The U.S. Department of the Treasury unleashed a new wave of sanctions on Tuesday, targeting a ring of North Korean bankers and companies accused of laundering billions of dollars in stolen cryptocurrency to fund the nation’s illegal weapons programs. The move aims to cripple the overseas financial network that U.S. officials say is essential to Pyongyang’s ability to finance its missile and nuclear ambitions.
The Targets: A Global Laundering Web
The sanctions designated eight North Korean bankers and two companies operating primarily from bases in China and Russia. According to the Treasury, these individuals acted as foreign-based financial representatives for sanctioned North Korean banks, including the First Credit Bank and Ryujong Credit Bank.
Among those named are Jang Kuk Chol and Ho Jong Son, two bankers accused of managing at least $5.3 million in cryptocurrency on behalf of First Credit Bank. As part of the action, the Treasury’s Office of Foreign Assets Control (OFAC) also blacklisted 53 specific cryptocurrency wallet addresses linked to the laundering operation. Notably, officials reported that every one of the blacklisted wallets contained USDT, the world’s largest stablecoin.
A Threat to Global Security
The U.S. government was blunt in connecting this illicit activity directly to global security threats. “North Korean state-sponsored hackers steal and launder money to fund the regime’s nuclear weapons program,” said John Hurley, Treasury Under Secretary for Terrorism and Financial Intelligence, in a statement. “By generating revenue for Pyongyang’s weapons development, these actors directly threaten U.S. and global security.”
Hurley affirmed that the Treasury would “continue to pursue the facilitators and enablers behind these schemes to cut off the DPRK’s illicit revenue streams.”
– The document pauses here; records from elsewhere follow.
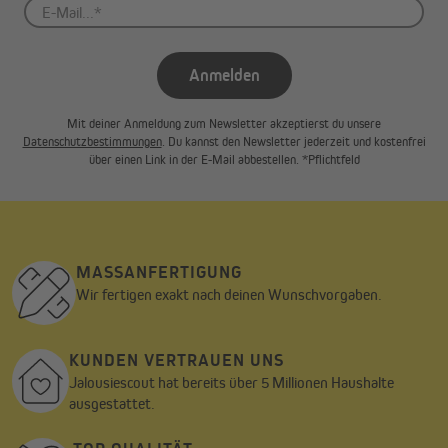
Anmelden
Mit deiner Anmeldung zum Newsletter akzeptierst du unsere
Datenschutzbestimmungen
. Du kannst den Newsletter jederzeit und kostenfrei
über einen Link in der E-Mail abbestellen. *Pflichtfeld
MASSANFERTIGUNG
Wir fertigen exakt nach deinen Wunschvorgaben.
KUNDEN VERTRAUEN UNS
Jalousiescout hat bereits über 5 Millionen Haushalte
ausgestattet.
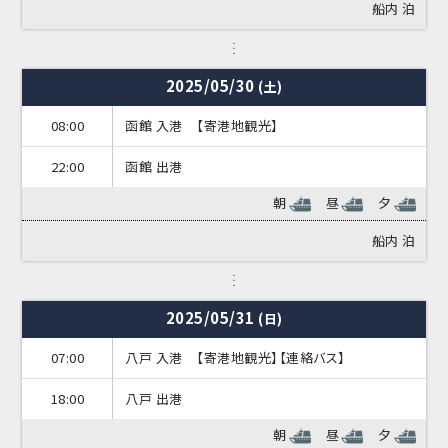
船内
泊
2025/05/30
(土)
08:00
函館 入港 【寄港地観光】
22:00
函館 出港
朝
昼
夕
船内
泊
2025/05/31
(日)
07:00
八戸 入港 【寄港地観光】【連絡バス】
18:00
八戸 出港
朝
昼
夕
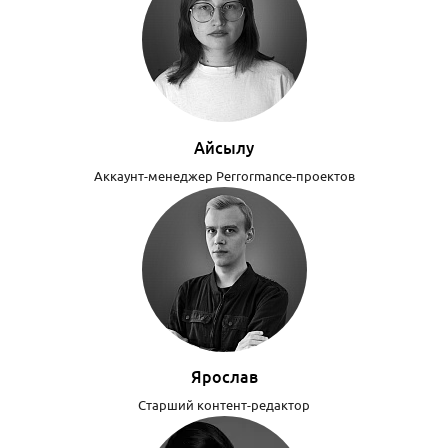
Айсылу
Аккаунт-менеджер Perrormance-проектов
Ярослав
Старший контент-редактор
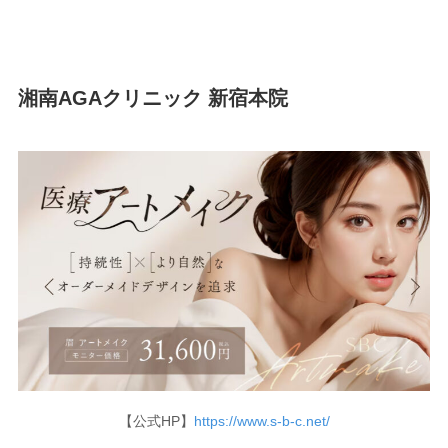
湘南AGAクリニック 新宿本院
【公式HP】
https://www.s-b-c.net/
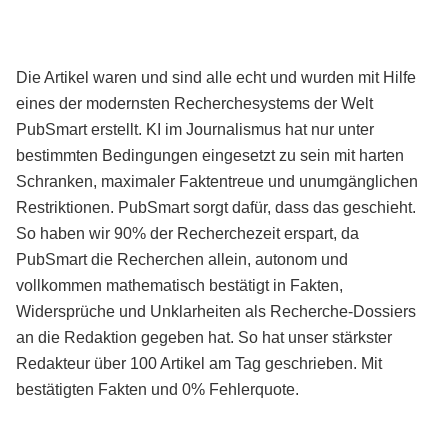
Die Artikel waren und sind alle echt und wurden mit Hilfe
eines der modernsten Recherchesystems der Welt
PubSmart erstellt. KI im Journalismus hat nur unter
bestimmten Bedingungen eingesetzt zu sein mit harten
Schranken, maximaler Faktentreue und unumgänglichen
Restriktionen. PubSmart sorgt dafür, dass das geschieht.
So haben wir 90% der Recherchezeit erspart, da
PubSmart die Recherchen allein, autonom und
vollkommen mathematisch bestätigt in Fakten,
Widersprüche und Unklarheiten als Recherche-Dossiers
an die Redaktion gegeben hat. So hat unser stärkster
Redakteur über 100 Artikel am Tag geschrieben. Mit
bestätigten Fakten und 0% Fehlerquote.
Mehr über PubSmart erfahren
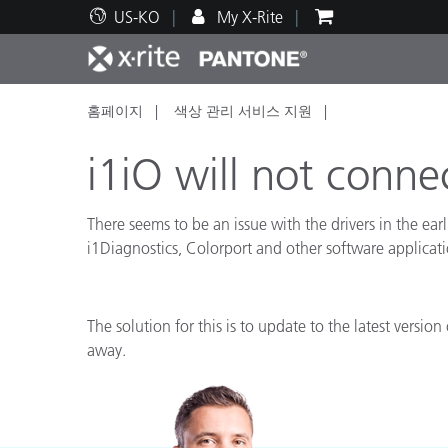
US-KO
My X-Rite
홈페이지
색상 관리 서비스 지원
주요 제품
인쇄 및 패키징
기술 지원
교육 리소스
제품
페인트
서비
교육
i1iO will not conn
There seems to be an issue with the drivers in the earl
i1Diagnostics, Colorport and other software applicatio
Brand
자동차
텍스
The solution for this is to update to the latest versi
away.
화장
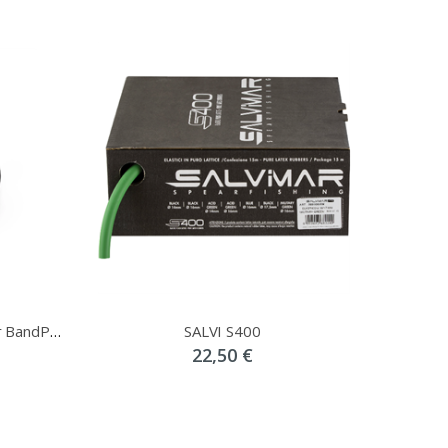
Pathos Anaconda SP Bulk Spear BandPathos Anaconda SP Bulk Spear Band
SALVI S400
22,50 €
The $3 Billion Heist Operation
Tuesday’s sanctions are a response to an escalating and prolific global hacking campaign. According to recent intelligence reports, North Korean state-sponsored operatives have stolen nearly $3 billion in cryptocurrency over the last three years alone. This digital blitzkrieg has been unmatched by any other nation.
This has been a truly unbelievable year. In February 2025, the notorious Lazarus Group from North Korea engaged in the largest crypto breach in history. They stole between $1.4-$1.5 billion in Ethereum and related tokens from the Bybit exchange. Investigators said that the hackers used sophisticated social engineering to engage a third-party wallet provider who manipulated the Bybit exchange user interface to allow the hackers to transfer the funds into their own wallets.
The ‘IT Worker’ and ‘Chinese Banking’ Scam
The investigation by the Treasury sheds light on the two-pronged approach that North Korea is using to generate this revenue. The first involves the well-publicized exchange hacks. The second involves a sophisticated web of thousands of North Korean IT workers who are working abroad, most from China and Russia.
These workers allegedly use fraudulent identities to get freelance IT contracts, earning hundreds of millions of dollars in legitimate salaries. This money, along with the stolen crypto, is then funneled through “underground Chinese banking networks.” Blockchain security experts have identified these networks as the key facilitators who “clean” the dirty crypto, using elaborate mixing services and over-the-counter (OTC) desks to swap the stolen assets for fiat currency.
‘Systematically Dismantling’ the Network
This action is not happening in a vacuum. It follows a massive $14 billion asset seizure by the Department of Justice last month, which targeted a Cambodian crypto scam operation. Experts say that operation was closely linked to the same underground Chinese money launderers used by North Korea.
For many security analysts, this pattern of coordinated action between the Treasury and the DOJ signals a new, more aggressive UNext. The U.S. government appears to be moving beyond just sanctioning individual hackers and is now “systematically dismantling” the entire interconnected global network—the bankers, the front companies, and the underground exchanges—that makes these multi-billion-dollar crypto crimes possible.